After shrugging off a pending anti-outsourcing bill in the US Congress, the government said the country’s business process outsourcing (BPO) industry has set its sights on higher-value areas of the industry to sustain the growth started by call centers.
The country’s Information and Communications Technology Office (ICTO), an agency attached to the Department of Science and Technology, said the local BPO industry aims to establish itself in the fields of healthcare information management, finance and accounting, human resources and creative processes.
Efforts to promote these sectors would go hand in hand with the continued development of the country’s call-center industry now tagged as the biggest in the world.
“We are the world’s number one call center provider and we intend to attain market leadership in the United Kingdom and Australia as well,” ICTO Deputy Executive Director Alejandro Melchor said in a statement.

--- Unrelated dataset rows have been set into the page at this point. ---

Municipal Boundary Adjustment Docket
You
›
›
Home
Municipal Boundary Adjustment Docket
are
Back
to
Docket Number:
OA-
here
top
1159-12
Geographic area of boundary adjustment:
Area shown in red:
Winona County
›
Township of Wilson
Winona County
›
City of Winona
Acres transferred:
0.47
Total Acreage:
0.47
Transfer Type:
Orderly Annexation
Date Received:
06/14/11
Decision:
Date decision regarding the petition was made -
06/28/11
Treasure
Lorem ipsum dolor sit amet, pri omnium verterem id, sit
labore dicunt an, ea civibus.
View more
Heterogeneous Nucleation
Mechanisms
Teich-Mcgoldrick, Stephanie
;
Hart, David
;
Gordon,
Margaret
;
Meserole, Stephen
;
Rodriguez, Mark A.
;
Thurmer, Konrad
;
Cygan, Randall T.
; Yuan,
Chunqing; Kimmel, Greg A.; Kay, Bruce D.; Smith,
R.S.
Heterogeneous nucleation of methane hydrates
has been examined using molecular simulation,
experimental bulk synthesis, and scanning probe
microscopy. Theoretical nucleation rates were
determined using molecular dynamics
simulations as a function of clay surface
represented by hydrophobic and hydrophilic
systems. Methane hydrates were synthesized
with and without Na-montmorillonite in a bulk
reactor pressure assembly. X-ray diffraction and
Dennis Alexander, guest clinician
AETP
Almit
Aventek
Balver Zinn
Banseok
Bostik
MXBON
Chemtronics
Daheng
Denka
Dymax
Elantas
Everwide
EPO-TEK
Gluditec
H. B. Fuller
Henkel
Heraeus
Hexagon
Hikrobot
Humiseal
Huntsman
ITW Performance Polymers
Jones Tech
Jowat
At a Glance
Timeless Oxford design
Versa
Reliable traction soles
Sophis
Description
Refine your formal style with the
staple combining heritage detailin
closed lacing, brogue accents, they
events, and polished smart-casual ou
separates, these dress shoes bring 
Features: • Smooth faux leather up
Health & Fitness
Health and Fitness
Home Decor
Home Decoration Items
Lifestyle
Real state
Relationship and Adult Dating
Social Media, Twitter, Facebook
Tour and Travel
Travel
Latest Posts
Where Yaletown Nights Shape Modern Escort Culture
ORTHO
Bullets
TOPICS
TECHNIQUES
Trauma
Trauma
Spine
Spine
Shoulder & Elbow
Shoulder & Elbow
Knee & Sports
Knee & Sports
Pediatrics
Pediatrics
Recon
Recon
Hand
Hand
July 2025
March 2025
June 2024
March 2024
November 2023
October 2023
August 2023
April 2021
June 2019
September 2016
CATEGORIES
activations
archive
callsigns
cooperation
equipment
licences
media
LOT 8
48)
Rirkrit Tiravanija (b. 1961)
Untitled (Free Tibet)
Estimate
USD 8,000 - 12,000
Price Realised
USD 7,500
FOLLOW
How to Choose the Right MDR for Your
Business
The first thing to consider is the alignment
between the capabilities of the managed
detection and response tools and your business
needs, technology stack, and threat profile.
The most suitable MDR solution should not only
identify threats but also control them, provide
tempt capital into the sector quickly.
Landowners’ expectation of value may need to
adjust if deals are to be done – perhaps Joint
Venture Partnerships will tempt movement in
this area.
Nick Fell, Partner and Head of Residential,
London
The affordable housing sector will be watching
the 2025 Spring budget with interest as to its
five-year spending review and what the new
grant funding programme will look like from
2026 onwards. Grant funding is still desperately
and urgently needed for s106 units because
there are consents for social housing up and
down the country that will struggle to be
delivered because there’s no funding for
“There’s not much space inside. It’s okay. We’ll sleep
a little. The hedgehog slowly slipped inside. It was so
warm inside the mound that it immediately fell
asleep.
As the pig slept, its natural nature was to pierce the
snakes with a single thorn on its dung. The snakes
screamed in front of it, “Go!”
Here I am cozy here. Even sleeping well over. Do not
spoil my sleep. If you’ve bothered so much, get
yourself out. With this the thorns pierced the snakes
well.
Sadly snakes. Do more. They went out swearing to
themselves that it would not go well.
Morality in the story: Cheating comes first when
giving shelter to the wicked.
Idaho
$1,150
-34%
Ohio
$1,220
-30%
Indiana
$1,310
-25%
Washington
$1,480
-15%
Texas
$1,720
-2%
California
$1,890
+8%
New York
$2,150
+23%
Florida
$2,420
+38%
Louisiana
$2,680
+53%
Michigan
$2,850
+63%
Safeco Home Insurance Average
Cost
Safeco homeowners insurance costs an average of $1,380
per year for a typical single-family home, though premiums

“With our new development programs for the BPO industry, we also intend to position the Philippines as a world leader in Healthcare Information Management Outsourcing, Finance and Accounting Outsourcing, HR Outsourcing, and Creative Process Outsourcing. Our goal is to double our market share by 2016 in Information Technology Outsourcing, Engineering Services Outsourcing and Multilingual BPO,” Melchor said.
The industry posted over $9 billion in revenues in 2011, or an estimated 5 percent of gross domestic product (GDP).
The ICTO said the government target was for this to increase to 8.6 percent of GDP by the end of the Aquino administration.
This translates to about $25 billion in revenues by 2016.
“We are expecting BPO not only to contribute significantly to the GDP in the next five years; its most significant impact would be on employment,” ICTO Executive Director Louis Casambre said.
He said the government, through the ICTO, would launch several new initiatives that aim to improve the quality of college graduates in the country who can eventually seek employment in BPO companies.
“Our programs are not limited to that of industry but also improving the quality of our graduates and improve their chances of landing jobs not only in the BPO sector but in other industries as well,” he said.
The Business Processing Association of the Philippines (BPAP) was equally optimistic about the industry’s prospects, noting that the sector could create over four million jobs—1.3 million direct and about three million in support industries such as construction and retail—in the country in five years.
This will be possible, however, “only if the industry can further step up its partnership with government,” BPAP chairman Alfredo Ayala said.